A major change in this senior review will be that two “flagship” missions seeking continued funding: the Cassini mission orbiting Saturn since 2004, and the Curiosity Mars rover, whose primary mission, lasting one Martian year, ends in 2014. Those missions will compete with several other Mars missions (the Mars Odyssey orbiter, Mars Reconnaissance Orbiter (MRO), the Opportunity rover, and NASA’s role on ESA’s Mars Express orbiter) and the Lunar Reconnaissance Orbiter for continued funding.

That review will be particularly challenging, Green warned, because the budget for operating missions is projected to be about the same in fiscal year 2015 as in 2014, at least in the administration’s proposals. “This will be a very interesting competition,” Green said. “We have two very expensive flagship missions, Cassini and Curiosity, which are expensive to operate even in an extended mission phase, along with a lot of our other missions, which are doing tremendous science at a lower cost. So, this particular competition we’ll have to do very carefully.”

Many in the planetary science community see the upcoming senior review as something of a planetary Thunderdome for Cassini and Curiosity: both missions will enter the review, but most expect only one mission to emerge given the limited funding available. If that happens, Curiosity is expected to have the edge, since it’s been on Mars only since 2012 while Cassini has been at Saturn since 2004, and is set to end its mission regardless of the senior review outcome with a plunge into Saturn’s atmosphere in September 2017.
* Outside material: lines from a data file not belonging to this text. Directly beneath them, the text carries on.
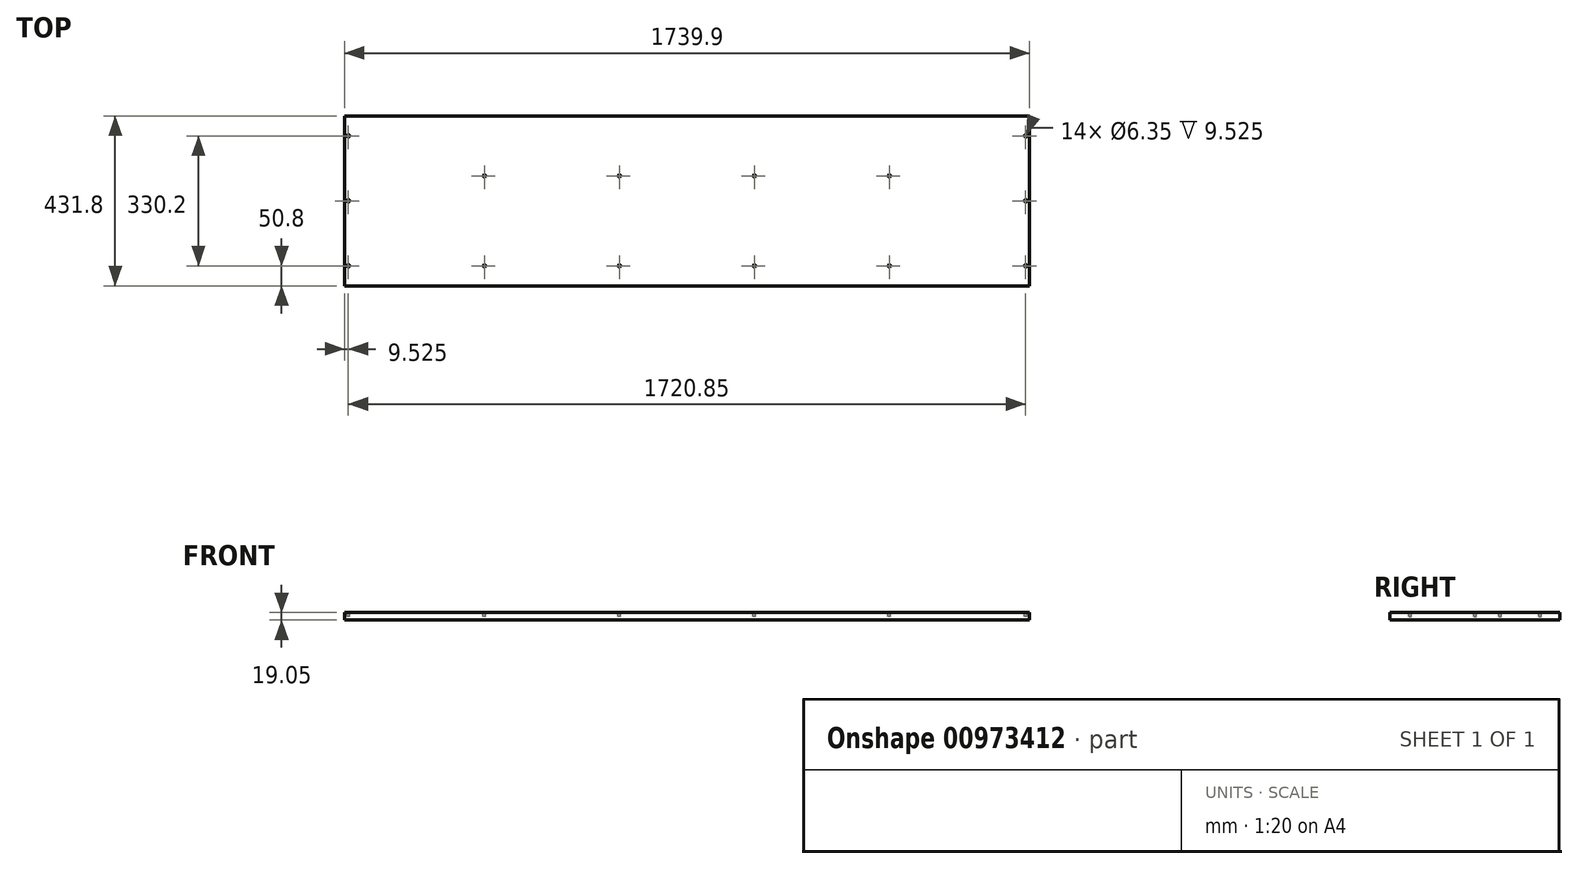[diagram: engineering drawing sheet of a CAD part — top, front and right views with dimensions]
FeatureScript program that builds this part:
annotation { "Feature Type Name" : "Feature", "Feature Type Description" : "" }
export const myFeature = defineFeature(function(context is Context, id is Id, definition is map)
    precondition{}
    {
        {
            var Q0;
            Q0=qCreatedBy(makeId("Front.planeOp"),FACE);
            var sketch = newSketch(context, id + "F0", { "sketchPlane" : qUnion([Q0])});
            skLineSegment(sketch, "E0.bottom", {"start": v(0, 19.05) * mm, "end": v(1739.9, 19.05) * mm});
            skLineSegment(sketch, "E0.top", {"start": v(0, 0) * mm, "end": v(1739.9, 0) * mm});
            skLineSegment(sketch, "E0.left", {"start": v(0, 19.05) * mm, "end": v(0, 0) * mm});
            skLineSegment(sketch, "E0.right", {"start": v(1739.9, 19.05) * mm, "end": v(1739.9, 0) * mm});
            skSolve(sketch);
        }
        {
            var Q0;
            Q0 = qSketchRegion(id + "F0", true);
            extrude(context, id + "F1", {"entities" : qUnion([Q0]), "oppositeDirection" : true, "depth" : 431.8 * mm, "offsetDistance" : 25.4 * mm});
        }
        {
            var Q0;
            Q0=makeQuery(id+"F1.opExtrude","SWEPT_FACE",FACE,{"disambiguationData":[OSD([sQuery(id+"F0.wireOp",EDGE,"E0.bottom")])]});
            var sketch = newSketch(context, id + "F2", { "sketchPlane" : qUnion([Q0])});
            skCircle(sketch, "E1", {"center": v(9.53, 381) * mm, "radius": 3.18 * mm});
            skCircle(sketch, "E2", {"center": v(9.53, 215.9) * mm, "radius": 3.18 * mm});
            skCircle(sketch, "E3", {"center": v(9.53, 50.8) * mm, "radius": 3.18 * mm});
            skCircle(sketch, "E4", {"center": v(1730.38, 381) * mm, "radius": 3.18 * mm});
            skCircle(sketch, "E5", {"center": v(1730.38, 215.9) * mm, "radius": 3.18 * mm});
            skCircle(sketch, "E6", {"center": v(1730.38, 50.8) * mm, "radius": 3.18 * mm});
            skCircle(sketch, "E7", {"center": v(355.6, 50.8) * mm, "radius": 3.18 * mm});
            skCircle(sketch, "E8", {"center": v(355.6, 279.4) * mm, "radius": 3.18 * mm});
            skCircle(sketch, "E9", {"center": v(1041.4, 50.8) * mm, "radius": 3.18 * mm});
            skCircle(sketch, "E10", {"center": v(1384.3, 279.4) * mm, "radius": 3.18 * mm});
            skCircle(sketch, "E11", {"center": v(1041.4, 279.4) * mm, "radius": 3.18 * mm});
            skCircle(sketch, "E12", {"center": v(698.5, 50.8) * mm, "radius": 3.18 * mm});
            skCircle(sketch, "E13", {"center": v(698.5, 279.4) * mm, "radius": 3.18 * mm});
            skCircle(sketch, "E14", {"center": v(1384.3, 50.8) * mm, "radius": 3.18 * mm});
            skSolve(sketch);
        }
        {
            var Q0;
            Q0 = qSketchRegion(id + "F2", true);
            extrude(context, id + "F3", {"entities" : qUnion([Q0]), "operationType" : NewBodyOperationType.REMOVE, "oppositeDirection" : true, "depth" : 9.52 * mm, "offsetDistance" : 25.4 * mm});
        }
    });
Those prospects have alarmed scientists involved with the mission, particularly since there are no plans for any follow-on missions to the Saturn system for the foreseeable future. “We are very concerned that the NASA out-year budget does not have a clear allocation for the Cassini Solstice Mission for the final 3 years,” stated the final report of the July meeting of the Outer Planets Asseessment Group (OPAG), an advisory group of scientists. “[T]he unique science return from the Cassini end-of-mission observations strongly warrants full funding of the final three years of the mission.”

However, despite the concerns of the OPAG members, it’s not clear that Cassini is being singled out by the agency. The NASA FY 2014 budget proposal included no funding for 2015 and beyond in the line items for most ongoing Mars missions that would be included in the senior review. The budget proposal instead includes a line item for “Mars Extended Operations” that, at $82.3 million in 2015, is less than the combined 2014 budgets of Mars Odyssey, MRO, Opportunity, Mars Express, and Curiosity ($107.3 million).

There are other factors that will further complicate NASA science programs in the next year and beyond, from a proposed restructuring of NASA’s planetary science research and analysis (R&A) programs to a decision to keep education and public outreach efforts at NASA, rather that consolidate them across the federal government as proposed when the 2014 budget proposal came out in April. (The latter development means those outreach programs will have to scrounge for funds within their various projects, since there were no funds allocated for them in the 2014 budget proposal.)

The long-term effects of budget sequestration and other fiscal constrains also remain unclear, in part because people like Hertz don’t know how long they’ll be in place. Under current law, sequestration remains in effect for ten years, but budget requests from the administration assume that alternatives to it will be found that restore budgets. “If you told me that my budget would be 10 percent low forever, I would make decisions that had out-year savings,” Hertz said. “But if you tell me that I’m down 10 percent for one year, and then it comes back the next year, which is what the administration says… I make very different choices if it’s only a one-year cut than if it’s a forever cut.”